WHAT IS EXPECTED:
Restate word for word the lines in the listing below, starting at the line containing "cell proteins, Table" and ending at the line containing "Table 1. PMUT material", both included; leave out the rest.

RECORDS FOR PROCESSING START

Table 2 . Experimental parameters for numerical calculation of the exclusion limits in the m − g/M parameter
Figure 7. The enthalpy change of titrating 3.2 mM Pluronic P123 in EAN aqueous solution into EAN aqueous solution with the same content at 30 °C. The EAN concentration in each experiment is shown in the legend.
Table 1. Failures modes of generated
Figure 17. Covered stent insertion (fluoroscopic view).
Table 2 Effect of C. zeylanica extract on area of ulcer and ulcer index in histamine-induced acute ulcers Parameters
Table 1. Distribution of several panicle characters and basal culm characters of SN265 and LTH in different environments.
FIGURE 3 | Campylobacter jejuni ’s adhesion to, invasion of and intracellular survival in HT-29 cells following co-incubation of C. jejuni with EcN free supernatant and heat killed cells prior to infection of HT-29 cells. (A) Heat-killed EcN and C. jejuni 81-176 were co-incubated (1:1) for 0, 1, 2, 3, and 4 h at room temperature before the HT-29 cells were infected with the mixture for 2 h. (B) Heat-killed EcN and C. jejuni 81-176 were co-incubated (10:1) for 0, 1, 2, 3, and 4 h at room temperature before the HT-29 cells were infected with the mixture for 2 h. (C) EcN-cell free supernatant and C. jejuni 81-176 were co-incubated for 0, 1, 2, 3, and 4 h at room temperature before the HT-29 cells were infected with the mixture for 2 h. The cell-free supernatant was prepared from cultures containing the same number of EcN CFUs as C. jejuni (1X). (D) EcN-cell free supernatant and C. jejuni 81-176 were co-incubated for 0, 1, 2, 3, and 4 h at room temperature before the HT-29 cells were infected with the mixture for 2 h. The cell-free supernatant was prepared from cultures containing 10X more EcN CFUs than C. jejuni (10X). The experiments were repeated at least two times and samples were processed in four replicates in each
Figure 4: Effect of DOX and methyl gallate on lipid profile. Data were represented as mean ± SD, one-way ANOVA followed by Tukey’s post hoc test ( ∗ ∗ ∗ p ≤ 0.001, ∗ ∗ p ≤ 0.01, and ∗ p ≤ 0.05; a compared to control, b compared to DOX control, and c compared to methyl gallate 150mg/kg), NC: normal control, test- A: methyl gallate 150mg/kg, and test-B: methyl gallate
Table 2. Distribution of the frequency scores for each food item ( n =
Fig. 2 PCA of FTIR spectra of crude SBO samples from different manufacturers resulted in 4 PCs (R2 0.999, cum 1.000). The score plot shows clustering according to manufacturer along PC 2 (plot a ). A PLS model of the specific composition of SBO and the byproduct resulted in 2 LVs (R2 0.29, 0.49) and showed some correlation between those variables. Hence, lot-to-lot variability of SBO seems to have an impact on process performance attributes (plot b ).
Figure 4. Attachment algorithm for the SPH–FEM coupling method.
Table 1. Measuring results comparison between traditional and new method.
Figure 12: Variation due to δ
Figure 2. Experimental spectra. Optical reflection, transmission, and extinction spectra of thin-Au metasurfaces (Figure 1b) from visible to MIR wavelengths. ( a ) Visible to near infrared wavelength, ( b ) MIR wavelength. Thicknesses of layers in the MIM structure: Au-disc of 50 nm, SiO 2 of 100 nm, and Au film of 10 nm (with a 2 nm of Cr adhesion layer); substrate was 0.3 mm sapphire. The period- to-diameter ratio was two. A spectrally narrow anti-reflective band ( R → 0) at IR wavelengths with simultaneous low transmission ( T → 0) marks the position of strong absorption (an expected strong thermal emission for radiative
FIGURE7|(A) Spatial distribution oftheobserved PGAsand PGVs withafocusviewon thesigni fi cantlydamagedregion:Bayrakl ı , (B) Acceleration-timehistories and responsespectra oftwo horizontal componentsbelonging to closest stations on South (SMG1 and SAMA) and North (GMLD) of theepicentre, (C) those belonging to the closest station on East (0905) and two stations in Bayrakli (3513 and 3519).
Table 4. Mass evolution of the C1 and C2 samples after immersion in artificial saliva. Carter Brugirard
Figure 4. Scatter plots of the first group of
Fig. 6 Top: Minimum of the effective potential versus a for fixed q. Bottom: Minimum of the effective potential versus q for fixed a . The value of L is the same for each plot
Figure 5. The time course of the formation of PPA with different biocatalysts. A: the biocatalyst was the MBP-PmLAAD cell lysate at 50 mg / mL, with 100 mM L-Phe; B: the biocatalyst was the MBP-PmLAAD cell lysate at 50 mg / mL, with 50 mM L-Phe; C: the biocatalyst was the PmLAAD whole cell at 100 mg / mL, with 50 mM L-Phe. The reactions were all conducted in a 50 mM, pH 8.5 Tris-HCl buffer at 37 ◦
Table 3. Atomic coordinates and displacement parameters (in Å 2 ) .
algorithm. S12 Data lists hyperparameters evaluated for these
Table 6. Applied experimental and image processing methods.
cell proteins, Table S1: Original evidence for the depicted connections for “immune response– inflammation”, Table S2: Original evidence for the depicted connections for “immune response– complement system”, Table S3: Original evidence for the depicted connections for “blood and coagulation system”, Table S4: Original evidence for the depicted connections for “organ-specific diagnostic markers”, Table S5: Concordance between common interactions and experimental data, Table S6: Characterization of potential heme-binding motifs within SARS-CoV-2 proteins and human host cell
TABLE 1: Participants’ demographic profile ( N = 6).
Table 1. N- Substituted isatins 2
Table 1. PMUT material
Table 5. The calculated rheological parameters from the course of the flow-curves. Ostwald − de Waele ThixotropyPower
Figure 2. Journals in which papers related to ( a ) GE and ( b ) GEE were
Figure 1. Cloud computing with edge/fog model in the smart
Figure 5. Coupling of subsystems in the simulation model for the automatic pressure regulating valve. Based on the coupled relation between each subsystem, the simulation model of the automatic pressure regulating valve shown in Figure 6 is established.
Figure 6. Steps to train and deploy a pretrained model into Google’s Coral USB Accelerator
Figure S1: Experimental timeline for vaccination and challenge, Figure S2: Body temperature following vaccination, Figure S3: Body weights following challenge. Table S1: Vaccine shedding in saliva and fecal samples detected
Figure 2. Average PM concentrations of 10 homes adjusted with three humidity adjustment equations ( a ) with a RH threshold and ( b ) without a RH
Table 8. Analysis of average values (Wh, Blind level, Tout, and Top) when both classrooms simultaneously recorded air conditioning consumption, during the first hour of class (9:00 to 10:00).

RECORDS FOR PROCESSING END

ANSWER BOX:
cell proteins, Table S1: Original evidence for the depicted connections for “immune response– inflammation”, Table S2: Original evidence for the depicted connections for “immune response– complement system”, Table S3: Original evidence for the depicted connections for “blood and coagulation system”, Table S4: Original evidence for the depicted connections for “organ-specific diagnostic markers”, Table S5: Concordance between common interactions and experimental data, Table S6: Characterization of potential heme-binding motifs within SARS-CoV-2 proteins and human host cell
TABLE 1: Participants’ demographic profile ( N = 6).
Table 1. N- Substituted isatins 2
Table 1. PMUT material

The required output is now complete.